Abstract

Under anaerobic conditions in the light, active K influx in Hydrodictyon africanum is supported by cyclic photophosphorylation. The use of selective inhibitors shows that, in the presence of CO2, a considerable portion of the ATP used by the K pump is supplied by noncyclic photophosphorylation. The rest of the ATP in these conditions comes from cyclic photophosphorylation. This is true under light-limiting as well as light-saturated conditions. If non-cyclic photophosphorylation is inhibited (by removal of carbon dioxide, by the addition of cyanide which interferes with the carboxylation reaction, or by inhibition of photosystem two with DCMU or supplying only far-red light), the K influx at low light intensities is stimulated, and its characteristics become those of a process powered by cyclic photophosphorylation alone. These results are interpreted in terms of a competition for ATP between K influx and CO2 fixation. Implicit in this explanation is a requirement for a switch of excitation energy absorbed by photosystem one from cyclic photophosphorylation to non-cyclic photophosphorylation whenever conditions (presence of CO2and photosystem two activity) allow CO2 fixation to occur.

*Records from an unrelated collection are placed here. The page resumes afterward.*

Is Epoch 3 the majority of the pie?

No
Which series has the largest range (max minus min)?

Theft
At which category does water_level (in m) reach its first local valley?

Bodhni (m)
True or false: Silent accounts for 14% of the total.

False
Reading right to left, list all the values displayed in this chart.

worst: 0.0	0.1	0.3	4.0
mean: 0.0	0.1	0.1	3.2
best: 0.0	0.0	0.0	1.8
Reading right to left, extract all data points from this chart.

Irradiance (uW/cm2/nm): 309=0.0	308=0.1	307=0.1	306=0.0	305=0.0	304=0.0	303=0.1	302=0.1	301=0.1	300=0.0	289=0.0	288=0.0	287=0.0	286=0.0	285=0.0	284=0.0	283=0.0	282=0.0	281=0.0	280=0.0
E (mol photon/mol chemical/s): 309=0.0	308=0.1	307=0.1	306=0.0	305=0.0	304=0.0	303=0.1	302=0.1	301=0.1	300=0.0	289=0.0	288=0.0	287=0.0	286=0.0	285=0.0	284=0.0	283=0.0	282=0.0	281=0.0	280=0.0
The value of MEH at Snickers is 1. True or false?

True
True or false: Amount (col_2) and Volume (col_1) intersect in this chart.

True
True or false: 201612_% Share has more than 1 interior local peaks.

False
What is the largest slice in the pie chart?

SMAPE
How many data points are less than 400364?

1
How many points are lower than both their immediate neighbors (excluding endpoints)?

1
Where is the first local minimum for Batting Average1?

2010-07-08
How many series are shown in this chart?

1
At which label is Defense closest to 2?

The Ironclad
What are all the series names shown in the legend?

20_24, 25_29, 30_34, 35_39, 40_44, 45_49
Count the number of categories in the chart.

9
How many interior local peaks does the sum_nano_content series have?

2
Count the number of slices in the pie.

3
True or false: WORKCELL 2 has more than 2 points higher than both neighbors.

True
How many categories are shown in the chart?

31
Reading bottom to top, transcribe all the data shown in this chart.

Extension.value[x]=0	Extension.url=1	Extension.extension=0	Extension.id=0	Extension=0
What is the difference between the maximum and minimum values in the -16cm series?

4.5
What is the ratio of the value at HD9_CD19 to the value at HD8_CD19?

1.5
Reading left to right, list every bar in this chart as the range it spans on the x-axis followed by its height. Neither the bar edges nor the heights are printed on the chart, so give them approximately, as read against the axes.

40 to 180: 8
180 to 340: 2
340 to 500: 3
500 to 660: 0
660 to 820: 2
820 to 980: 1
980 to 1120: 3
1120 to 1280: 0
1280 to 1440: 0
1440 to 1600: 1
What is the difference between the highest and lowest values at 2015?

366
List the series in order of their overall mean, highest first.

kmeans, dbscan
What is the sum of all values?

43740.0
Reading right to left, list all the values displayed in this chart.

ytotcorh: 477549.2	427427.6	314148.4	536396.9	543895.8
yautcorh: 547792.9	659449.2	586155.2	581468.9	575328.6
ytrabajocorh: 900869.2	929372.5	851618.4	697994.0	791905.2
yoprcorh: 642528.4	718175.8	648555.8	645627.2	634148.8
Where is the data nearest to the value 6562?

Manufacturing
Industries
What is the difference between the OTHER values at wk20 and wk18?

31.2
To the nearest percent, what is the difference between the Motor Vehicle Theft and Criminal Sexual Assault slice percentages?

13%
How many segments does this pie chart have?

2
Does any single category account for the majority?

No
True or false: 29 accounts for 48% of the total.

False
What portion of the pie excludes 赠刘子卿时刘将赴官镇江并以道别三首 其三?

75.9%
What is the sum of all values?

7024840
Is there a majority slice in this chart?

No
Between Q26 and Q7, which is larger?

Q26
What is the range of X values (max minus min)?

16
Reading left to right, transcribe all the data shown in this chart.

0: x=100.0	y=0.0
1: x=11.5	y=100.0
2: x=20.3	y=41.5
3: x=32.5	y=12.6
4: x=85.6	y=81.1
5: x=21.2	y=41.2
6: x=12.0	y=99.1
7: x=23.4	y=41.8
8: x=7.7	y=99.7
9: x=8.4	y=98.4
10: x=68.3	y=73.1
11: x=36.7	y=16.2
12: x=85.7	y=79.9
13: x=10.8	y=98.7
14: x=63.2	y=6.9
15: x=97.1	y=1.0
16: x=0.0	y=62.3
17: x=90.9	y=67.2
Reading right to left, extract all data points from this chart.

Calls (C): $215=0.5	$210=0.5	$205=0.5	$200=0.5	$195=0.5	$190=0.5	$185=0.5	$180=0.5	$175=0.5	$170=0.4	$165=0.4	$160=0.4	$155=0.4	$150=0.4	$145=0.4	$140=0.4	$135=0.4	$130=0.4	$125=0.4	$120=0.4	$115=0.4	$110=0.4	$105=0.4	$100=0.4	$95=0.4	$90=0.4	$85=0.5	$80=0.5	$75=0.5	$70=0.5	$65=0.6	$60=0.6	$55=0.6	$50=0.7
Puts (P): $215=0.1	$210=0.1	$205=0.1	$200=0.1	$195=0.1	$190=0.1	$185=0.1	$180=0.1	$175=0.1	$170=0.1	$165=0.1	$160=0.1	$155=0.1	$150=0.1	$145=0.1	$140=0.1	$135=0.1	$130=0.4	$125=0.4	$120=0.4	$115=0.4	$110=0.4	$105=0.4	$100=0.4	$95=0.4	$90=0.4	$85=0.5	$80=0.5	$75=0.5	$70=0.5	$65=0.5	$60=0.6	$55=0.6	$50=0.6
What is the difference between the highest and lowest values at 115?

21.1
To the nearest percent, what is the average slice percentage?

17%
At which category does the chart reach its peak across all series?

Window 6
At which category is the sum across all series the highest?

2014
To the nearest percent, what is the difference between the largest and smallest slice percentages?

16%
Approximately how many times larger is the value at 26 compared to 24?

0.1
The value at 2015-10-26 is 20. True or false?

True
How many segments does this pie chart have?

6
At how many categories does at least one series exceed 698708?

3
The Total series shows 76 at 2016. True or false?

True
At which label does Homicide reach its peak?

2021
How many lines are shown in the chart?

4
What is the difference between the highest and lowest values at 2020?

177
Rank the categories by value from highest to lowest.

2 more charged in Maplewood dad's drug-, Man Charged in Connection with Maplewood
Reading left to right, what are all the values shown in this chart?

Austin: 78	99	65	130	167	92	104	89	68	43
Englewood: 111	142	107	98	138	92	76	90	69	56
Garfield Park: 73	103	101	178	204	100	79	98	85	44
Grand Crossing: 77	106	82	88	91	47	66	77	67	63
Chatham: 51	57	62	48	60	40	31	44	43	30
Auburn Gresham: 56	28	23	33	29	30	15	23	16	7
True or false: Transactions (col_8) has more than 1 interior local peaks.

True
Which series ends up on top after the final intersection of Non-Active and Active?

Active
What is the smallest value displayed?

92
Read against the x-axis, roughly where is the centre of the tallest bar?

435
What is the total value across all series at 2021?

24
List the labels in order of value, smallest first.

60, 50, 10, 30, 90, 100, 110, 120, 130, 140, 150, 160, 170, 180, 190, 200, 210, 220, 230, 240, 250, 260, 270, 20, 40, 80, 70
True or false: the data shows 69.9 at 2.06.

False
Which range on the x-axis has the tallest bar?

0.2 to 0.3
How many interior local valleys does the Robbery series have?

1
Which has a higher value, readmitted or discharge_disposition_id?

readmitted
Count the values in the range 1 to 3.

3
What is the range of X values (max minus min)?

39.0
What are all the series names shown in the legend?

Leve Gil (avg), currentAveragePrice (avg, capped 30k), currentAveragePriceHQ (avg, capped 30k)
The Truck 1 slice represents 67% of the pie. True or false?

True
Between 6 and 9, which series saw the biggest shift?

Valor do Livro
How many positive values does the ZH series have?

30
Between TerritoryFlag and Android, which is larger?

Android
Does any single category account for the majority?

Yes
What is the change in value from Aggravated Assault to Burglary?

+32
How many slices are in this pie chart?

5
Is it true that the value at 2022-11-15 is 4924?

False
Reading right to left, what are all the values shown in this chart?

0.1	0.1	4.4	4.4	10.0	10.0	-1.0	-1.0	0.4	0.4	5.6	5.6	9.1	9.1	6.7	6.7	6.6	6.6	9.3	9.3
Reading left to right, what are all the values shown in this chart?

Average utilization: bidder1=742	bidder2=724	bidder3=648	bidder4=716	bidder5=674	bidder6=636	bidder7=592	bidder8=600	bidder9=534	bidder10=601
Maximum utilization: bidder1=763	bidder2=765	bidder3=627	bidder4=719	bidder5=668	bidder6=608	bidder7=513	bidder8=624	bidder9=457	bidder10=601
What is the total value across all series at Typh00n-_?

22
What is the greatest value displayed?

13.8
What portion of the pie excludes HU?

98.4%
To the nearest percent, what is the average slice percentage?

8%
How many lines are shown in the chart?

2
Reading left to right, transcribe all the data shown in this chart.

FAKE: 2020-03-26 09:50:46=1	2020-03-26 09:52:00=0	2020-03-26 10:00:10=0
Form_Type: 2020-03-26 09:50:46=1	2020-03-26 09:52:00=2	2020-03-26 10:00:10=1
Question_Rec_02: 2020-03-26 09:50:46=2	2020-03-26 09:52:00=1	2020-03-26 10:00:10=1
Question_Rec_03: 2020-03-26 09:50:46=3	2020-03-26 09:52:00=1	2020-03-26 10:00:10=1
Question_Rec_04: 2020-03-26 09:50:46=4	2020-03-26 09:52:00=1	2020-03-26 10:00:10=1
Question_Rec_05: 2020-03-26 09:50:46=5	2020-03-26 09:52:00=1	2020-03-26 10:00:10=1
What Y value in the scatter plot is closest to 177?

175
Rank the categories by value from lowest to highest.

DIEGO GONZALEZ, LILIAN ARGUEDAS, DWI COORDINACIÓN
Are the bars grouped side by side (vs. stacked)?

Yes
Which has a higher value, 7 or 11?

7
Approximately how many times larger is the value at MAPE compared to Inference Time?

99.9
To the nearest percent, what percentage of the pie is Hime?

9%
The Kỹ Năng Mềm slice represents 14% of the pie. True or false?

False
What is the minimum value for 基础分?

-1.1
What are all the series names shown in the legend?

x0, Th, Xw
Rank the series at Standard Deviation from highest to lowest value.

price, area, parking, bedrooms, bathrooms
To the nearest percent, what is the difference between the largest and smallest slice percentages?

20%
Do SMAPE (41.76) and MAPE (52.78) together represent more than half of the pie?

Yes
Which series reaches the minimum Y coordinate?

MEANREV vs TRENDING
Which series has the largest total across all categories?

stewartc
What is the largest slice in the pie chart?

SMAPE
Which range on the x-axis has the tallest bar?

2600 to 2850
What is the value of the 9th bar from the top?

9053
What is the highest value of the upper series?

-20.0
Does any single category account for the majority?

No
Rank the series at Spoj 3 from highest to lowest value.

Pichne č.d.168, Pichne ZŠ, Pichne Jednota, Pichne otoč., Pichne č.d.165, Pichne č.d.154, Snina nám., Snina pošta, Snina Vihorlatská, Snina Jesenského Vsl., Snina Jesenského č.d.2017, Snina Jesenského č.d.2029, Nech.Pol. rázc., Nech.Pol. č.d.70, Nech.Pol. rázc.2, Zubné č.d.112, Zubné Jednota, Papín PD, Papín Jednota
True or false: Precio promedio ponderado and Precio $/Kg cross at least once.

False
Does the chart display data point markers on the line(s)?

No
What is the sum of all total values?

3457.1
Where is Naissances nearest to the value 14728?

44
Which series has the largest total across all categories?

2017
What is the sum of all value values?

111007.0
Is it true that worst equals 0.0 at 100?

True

Further evidence for such a switch of excitation energy absorbed by photosystem one was obtained in experiments in which red and far-red light were applied separately and together. It was found that CO2 fixation showed the Emerson enhancement effect, while K influx (in the presence of CO2) shows a ‘de-enhancement’. This suggests that far-red light alone powers cyclic photophosphorylation; if red light is also present, some of the far-red quanta are diverted to non-cyclic photophosphorylation. The nature of the interaction between cyclic and non-cyclic photophosphorylation is discussed in relation to these and other published results.